■ **Job item**
Please reproduce every one of the items below word for word, leaving out the pictures.
Exercise input START
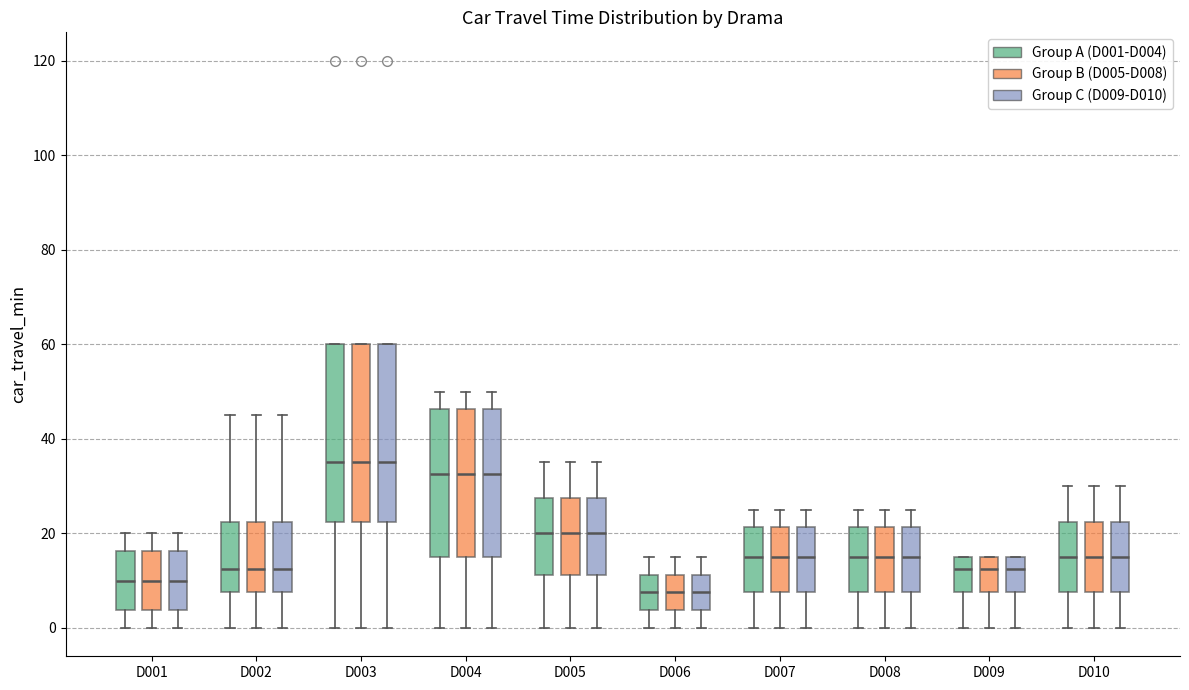

Reading left to right, transcribe this box plot: for each box, give where its median line is, the range the box spans, and where its two whiskers end, as read against the y-axis. The values are not printed on the chart, so give them approximately, as read against the axis.

D001 (Group A (D001-D004)): median 10, box 4 to 16, whiskers 0 to 20
D001 (Group B (D005-D008)): median 10, box 4 to 16, whiskers 0 to 20
D001 (Group C (D009-D010)): median 10, box 4 to 16, whiskers 0 to 20
D002 (Group A (D001-D004)): median 12, box 8 to 22, whiskers 0 to 46
D002 (Group B (D005-D008)): median 12, box 8 to 22, whiskers 0 to 46
D002 (Group C (D009-D010)): median 12, box 8 to 22, whiskers 0 to 46
D003 (Group A (D001-D004)): median 36, box 22 to 60, whiskers 0 to 60
D003 (Group B (D005-D008)): median 36, box 22 to 60, whiskers 0 to 60
D003 (Group C (D009-D010)): median 36, box 22 to 60, whiskers 0 to 60
D004 (Group A (D001-D004)): median 32, box 16 to 46, whiskers 0 to 50
D004 (Group B (D005-D008)): median 32, box 16 to 46, whiskers 0 to 50
D004 (Group C (D009-D010)): median 32, box 16 to 46, whiskers 0 to 50
D005 (Group A (D001-D004)): median 20, box 12 to 28, whiskers 0 to 36
D005 (Group B (D005-D008)): median 20, box 12 to 28, whiskers 0 to 36
D005 (Group C (D009-D010)): median 20, box 12 to 28, whiskers 0 to 36
D006 (Group A (D001-D004)): median 8, box 4 to 12, whiskers 0 to 16
D006 (Group B (D005-D008)): median 8, box 4 to 12, whiskers 0 to 16
D006 (Group C (D009-D010)): median 8, box 4 to 12, whiskers 0 to 16
D007 (Group A (D001-D004)): median 16, box 8 to 22, whiskers 0 to 26
D007 (Group B (D005-D008)): median 16, box 8 to 22, whiskers 0 to 26
D007 (Group C (D009-D010)): median 16, box 8 to 22, whiskers 0 to 26
D008 (Group A (D001-D004)): median 16, box 8 to 22, whiskers 0 to 26
D008 (Group B (D005-D008)): median 16, box 8 to 22, whiskers 0 to 26
D008 (Group C (D009-D010)): median 16, box 8 to 22, whiskers 0 to 26
D009 (Group A (D001-D004)): median 12, box 8 to 16, whiskers 0 to 16
D009 (Group B (D005-D008)): median 12, box 8 to 16, whiskers 0 to 16
D009 (Group C (D009-D010)): median 12, box 8 to 16, whiskers 0 to 16
D010 (Group A (D001-D004)): median 16, box 8 to 22, whiskers 0 to 30
D010 (Group B (D005-D008)): median 16, box 8 to 22, whiskers 0 to 30
D010 (Group C (D009-D010)): median 16, box 8 to 22, whiskers 0 to 30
Exercise input END
■ **Task solution**
Reading left to right, transcribe this box plot: for each box, give where its median line is, the range the box spans, and where its two whiskers end, as read against the y-axis. The values are not printed on the chart, so give them approximately, as read against the axis.

D001 (Group A (D001-D004)): median 10, box 4 to 16, whiskers 0 to 20
D001 (Group B (D005-D008)): median 10, box 4 to 16, whiskers 0 to 20
D001 (Group C (D009-D010)): median 10, box 4 to 16, whiskers 0 to 20
D002 (Group A (D001-D004)): median 12, box 8 to 22, whiskers 0 to 46
D002 (Group B (D005-D008)): median 12, box 8 to 22, whiskers 0 to 46
D002 (Group C (D009-D010)): median 12, box 8 to 22, whiskers 0 to 46
D003 (Group A (D001-D004)): median 36, box 22 to 60, whiskers 0 to 60
D003 (Group B (D005-D008)): median 36, box 22 to 60, whiskers 0 to 60
D003 (Group C (D009-D010)): median 36, box 22 to 60, whiskers 0 to 60
D004 (Group A (D001-D004)): median 32, box 16 to 46, whiskers 0 to 50
D004 (Group B (D005-D008)): median 32, box 16 to 46, whiskers 0 to 50
D004 (Group C (D009-D010)): median 32, box 16 to 46, whiskers 0 to 50
D005 (Group A (D001-D004)): median 20, box 12 to 28, whiskers 0 to 36
D005 (Group B (D005-D008)): median 20, box 12 to 28, whiskers 0 to 36
D005 (Group C (D009-D010)): median 20, box 12 to 28, whiskers 0 to 36
D006 (Group A (D001-D004)): median 8, box 4 to 12, whiskers 0 to 16
D006 (Group B (D005-D008)): median 8, box 4 to 12, whiskers 0 to 16
D006 (Group C (D009-D010)): median 8, box 4 to 12, whiskers 0 to 16
D007 (Group A (D001-D004)): median 16, box 8 to 22, whiskers 0 to 26
D007 (Group B (D005-D008)): median 16, box 8 to 22, whiskers 0 to 26
D007 (Group C (D009-D010)): median 16, box 8 to 22, whiskers 0 to 26
D008 (Group A (D001-D004)): median 16, box 8 to 22, whiskers 0 to 26
D008 (Group B (D005-D008)): median 16, box 8 to 22, whiskers 0 to 26
D008 (Group C (D009-D010)): median 16, box 8 to 22, whiskers 0 to 26
D009 (Group A (D001-D004)): median 12, box 8 to 16, whiskers 0 to 16
D009 (Group B (D005-D008)): median 12, box 8 to 16, whiskers 0 to 16
D009 (Group C (D009-D010)): median 12, box 8 to 16, whiskers 0 to 16
D010 (Group A (D001-D004)): median 16, box 8 to 22, whiskers 0 to 30
D010 (Group B (D005-D008)): median 16, box 8 to 22, whiskers 0 to 30
D010 (Group C (D009-D010)): median 16, box 8 to 22, whiskers 0 to 30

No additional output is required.